TUGAS YANG DIKERJAKAN
A. Sebutkan semua orang dalam susunan panitia teknis Panitia Lencana Negara, termasuk ketuanya, menurut teks tentang sejarah lambang negara.
B. Kapan Panitia Lencana Negara dibentuk menurut teks tentang sejarah lambang negara?
C. Salin kembali bagian dari teks tentang sejarah lambang negara, dimulai dengan "Presiden Soekarno, berdasarkan" dan terus sampai "gambar lambang negara.".

TEKS HALAMAN
Presiden Soekarno, berdasarkan Keputusan Presiden Republik Indonesia No. 2 Tahun


1949, mengangkat Sultan Hamid II menjadi Menteri Negara Zonder Porto Folio. Selama
menjabat sebagai menteri, Sultan Hamid II ditugaskan untuk merencanakan, merancang, dan
merumuskan gambar lambang negara.

10 Januari 1950

Panitia Lencana Negara dibentuk di bawah koordinasi Menteri Negara Zonder Porto
Folio, Sultan Hamid II. Susunan panitia teknisnya adalah Mohammad Yamin (anggota DPR
Parlemen RIS) sebagai Ketua, Ki Hajar Dewantara (staf ahli Kementerian Pengajaran dan
Kebudayaan), MA Pellaupessy (Menteri Penerangan), M Natsir, dan RM Ng Poerbatjaraka
sebagai anggota. Panitia bertugas menyeleksi usulan rancangan lambang negara lewat
sayembara untuk dipilih pemerintah.

26 Januari 1950

Ki Hajar Dewantara memberikan sumbangan pemikiran penelitian lambang Negara, yang


kemudian hasilnya dikonsultasikan dengan Moh Yamin. Berdasarkan hasil kesepakatan
terdapat dua rancangan lambang Negara yakni dari Sultan Hamid II dan Moh Yamin
8 Februari 1950

Rancangan final lambang negara yang dibuat Menteri Negara RIS, Sultan Hamid II
diajukan kepada Presiden Soekarno. Rancangan final itu mendapat masukan dari Partai
Masyumi untuk dipertimbangkan, karena adanya keberatan terhadap gambar burung garuda
dengan tangan dan bahu manusia yang memegang perisai dan dianggap bersifat mitologis.

DATA YANG TERSEDIA
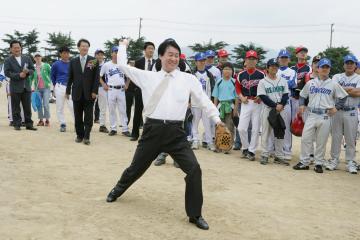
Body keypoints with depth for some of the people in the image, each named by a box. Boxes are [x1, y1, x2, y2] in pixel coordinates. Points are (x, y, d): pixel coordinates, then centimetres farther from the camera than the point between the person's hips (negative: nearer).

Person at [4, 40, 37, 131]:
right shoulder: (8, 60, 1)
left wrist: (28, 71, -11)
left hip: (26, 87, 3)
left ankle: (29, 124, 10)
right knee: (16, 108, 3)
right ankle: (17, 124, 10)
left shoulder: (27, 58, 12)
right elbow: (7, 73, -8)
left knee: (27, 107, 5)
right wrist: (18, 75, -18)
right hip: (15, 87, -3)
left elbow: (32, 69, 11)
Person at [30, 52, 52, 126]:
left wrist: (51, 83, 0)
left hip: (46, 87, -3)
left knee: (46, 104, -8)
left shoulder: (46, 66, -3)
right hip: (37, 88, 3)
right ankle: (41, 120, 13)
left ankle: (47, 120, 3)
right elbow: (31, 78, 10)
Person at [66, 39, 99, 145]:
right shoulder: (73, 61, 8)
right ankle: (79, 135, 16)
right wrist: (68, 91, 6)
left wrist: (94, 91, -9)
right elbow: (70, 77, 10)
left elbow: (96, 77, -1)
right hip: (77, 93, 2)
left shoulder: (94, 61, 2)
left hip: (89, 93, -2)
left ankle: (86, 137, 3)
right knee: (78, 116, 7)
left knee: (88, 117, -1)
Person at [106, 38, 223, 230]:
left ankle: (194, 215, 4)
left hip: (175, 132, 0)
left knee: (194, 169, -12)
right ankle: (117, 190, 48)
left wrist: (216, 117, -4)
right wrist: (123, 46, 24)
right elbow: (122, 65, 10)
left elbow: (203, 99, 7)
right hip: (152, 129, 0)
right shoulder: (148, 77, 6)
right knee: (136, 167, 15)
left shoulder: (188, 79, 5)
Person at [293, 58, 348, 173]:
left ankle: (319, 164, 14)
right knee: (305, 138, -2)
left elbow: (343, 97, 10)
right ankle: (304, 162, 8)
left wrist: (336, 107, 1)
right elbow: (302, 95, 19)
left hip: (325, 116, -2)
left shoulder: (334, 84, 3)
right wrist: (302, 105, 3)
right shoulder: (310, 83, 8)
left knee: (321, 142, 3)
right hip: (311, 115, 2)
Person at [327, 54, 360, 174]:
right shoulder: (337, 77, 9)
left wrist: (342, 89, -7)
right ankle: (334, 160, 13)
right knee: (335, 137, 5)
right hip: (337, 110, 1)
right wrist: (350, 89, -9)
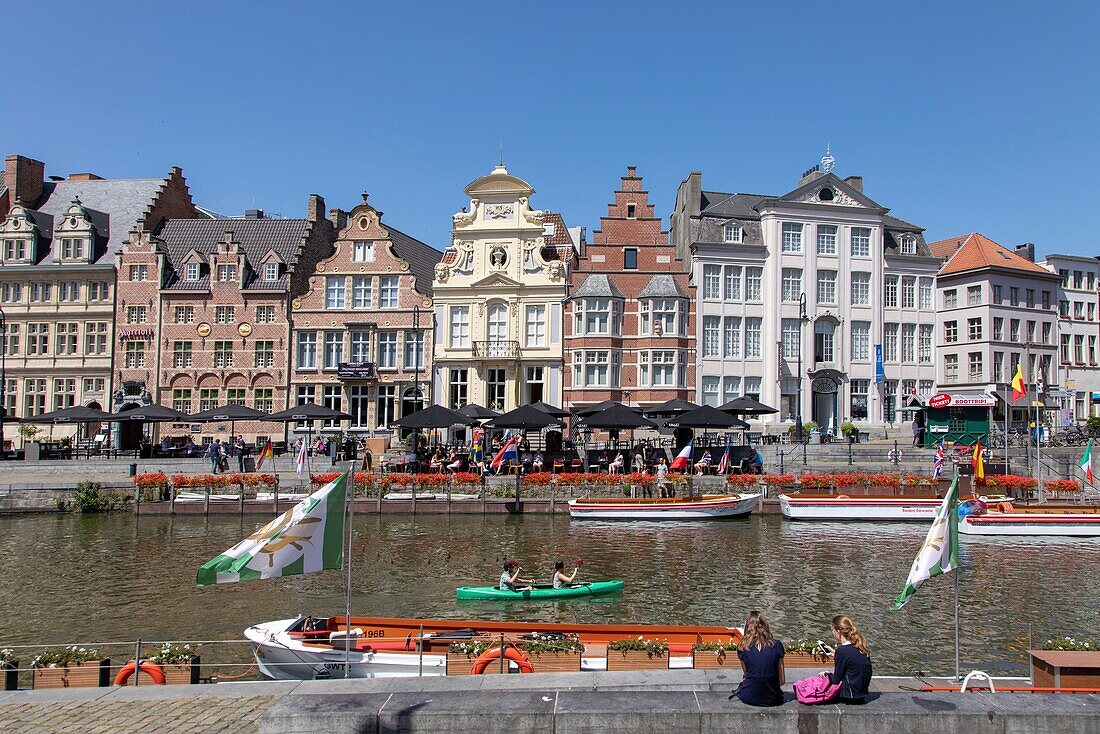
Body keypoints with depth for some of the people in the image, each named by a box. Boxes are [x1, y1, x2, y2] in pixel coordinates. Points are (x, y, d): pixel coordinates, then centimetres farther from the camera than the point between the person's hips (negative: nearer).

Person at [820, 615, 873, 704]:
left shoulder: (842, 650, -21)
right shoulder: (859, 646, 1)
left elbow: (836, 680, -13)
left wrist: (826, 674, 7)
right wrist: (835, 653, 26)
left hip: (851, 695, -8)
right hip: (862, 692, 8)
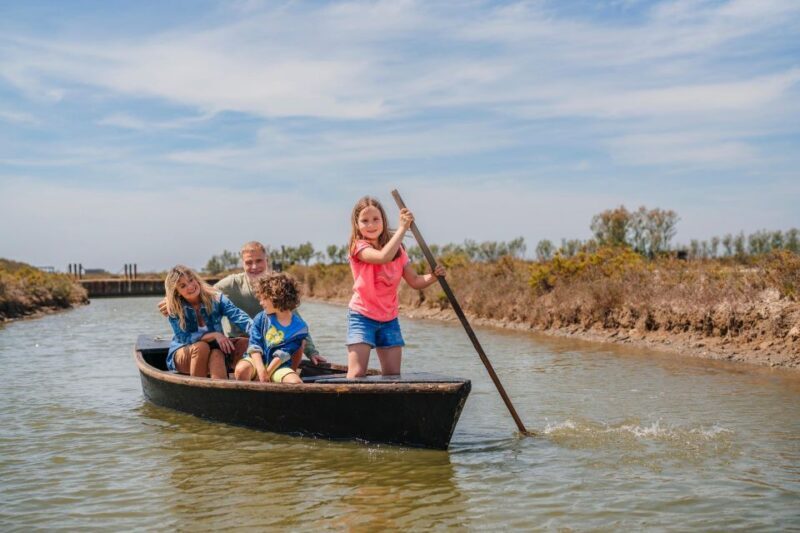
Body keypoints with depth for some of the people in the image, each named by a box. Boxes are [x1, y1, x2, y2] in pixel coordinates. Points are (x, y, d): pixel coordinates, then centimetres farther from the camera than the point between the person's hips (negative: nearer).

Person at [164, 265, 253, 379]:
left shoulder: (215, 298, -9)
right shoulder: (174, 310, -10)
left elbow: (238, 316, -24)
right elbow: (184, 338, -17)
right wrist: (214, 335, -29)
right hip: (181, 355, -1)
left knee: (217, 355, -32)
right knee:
==
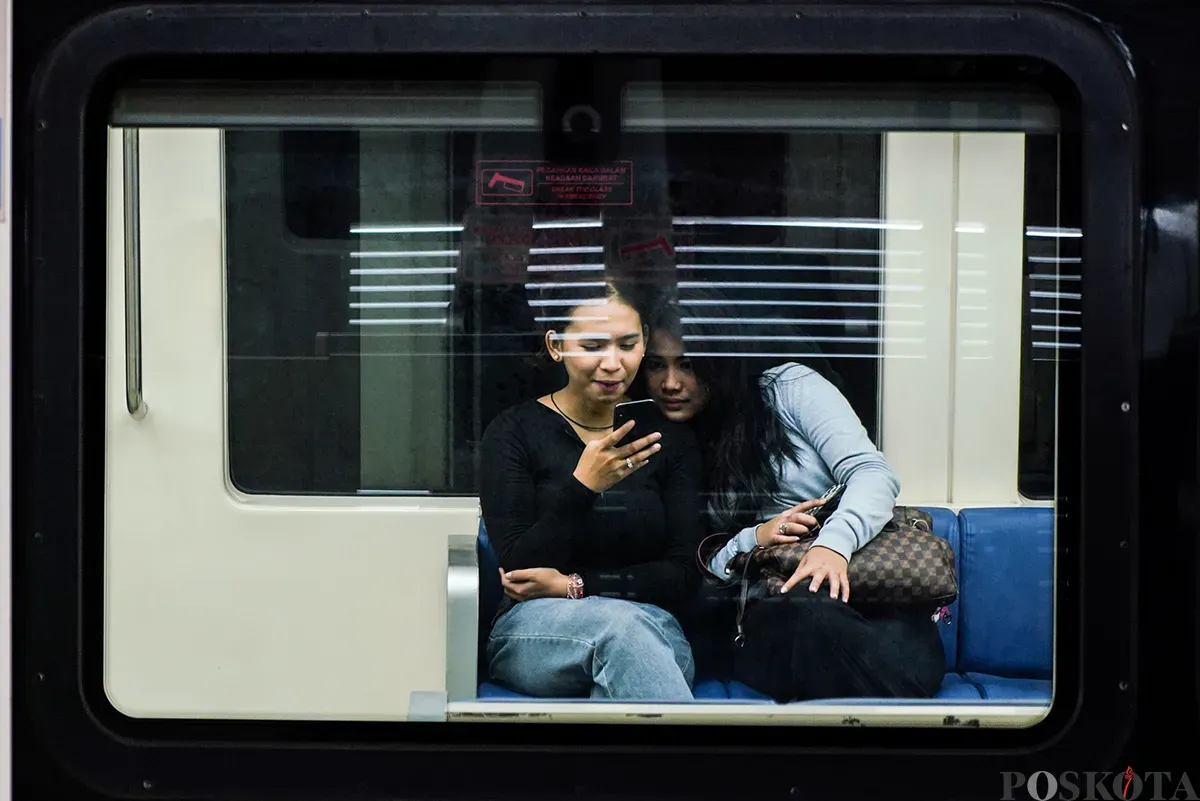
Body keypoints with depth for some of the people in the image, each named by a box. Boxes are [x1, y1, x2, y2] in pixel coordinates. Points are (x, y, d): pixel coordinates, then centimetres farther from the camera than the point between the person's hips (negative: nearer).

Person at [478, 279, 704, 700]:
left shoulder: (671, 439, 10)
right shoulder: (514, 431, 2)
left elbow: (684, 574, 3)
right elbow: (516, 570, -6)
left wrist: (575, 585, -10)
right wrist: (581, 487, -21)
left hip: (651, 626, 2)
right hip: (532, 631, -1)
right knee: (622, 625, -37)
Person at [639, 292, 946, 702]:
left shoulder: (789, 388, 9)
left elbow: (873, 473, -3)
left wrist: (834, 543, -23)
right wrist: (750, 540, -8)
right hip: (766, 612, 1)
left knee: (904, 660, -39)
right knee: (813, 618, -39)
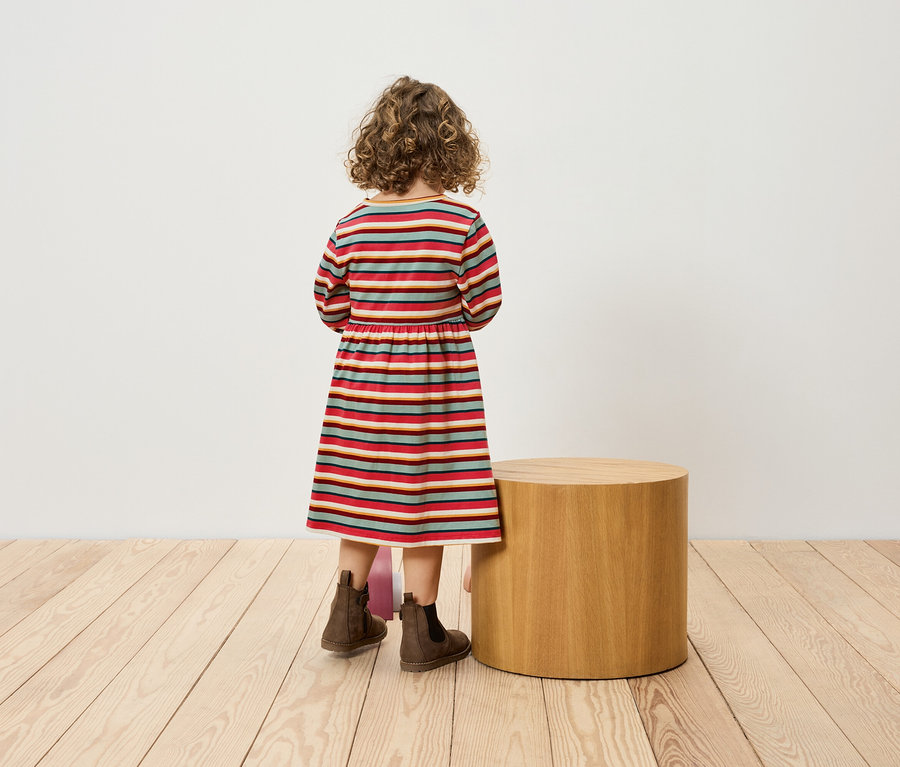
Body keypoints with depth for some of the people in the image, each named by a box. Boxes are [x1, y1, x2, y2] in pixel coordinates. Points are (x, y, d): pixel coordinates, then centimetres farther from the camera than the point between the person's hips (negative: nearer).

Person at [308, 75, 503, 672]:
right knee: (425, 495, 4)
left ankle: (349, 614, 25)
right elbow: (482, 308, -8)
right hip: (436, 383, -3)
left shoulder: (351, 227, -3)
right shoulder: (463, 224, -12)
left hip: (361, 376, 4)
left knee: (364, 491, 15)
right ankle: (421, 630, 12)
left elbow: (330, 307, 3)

JAWABAN DI BAWAH
A. Mohammad Yamin, Ki Hajar Dewantara, MA Pellaupessy, M Natsir, RM Ng Poerbatjaraka

B. 10 Januari 1950

C.
Presiden Soekarno, berdasarkan Keputusan Presiden Republik Indonesia No. 2 Tahun


1949, mengangkat Sultan Hamid II menjadi Menteri Negara Zonder Porto Folio. Selama
menjabat sebagai menteri, Sultan Hamid II ditugaskan untuk merencanakan, merancang, dan
merumuskan gambar lambang negara.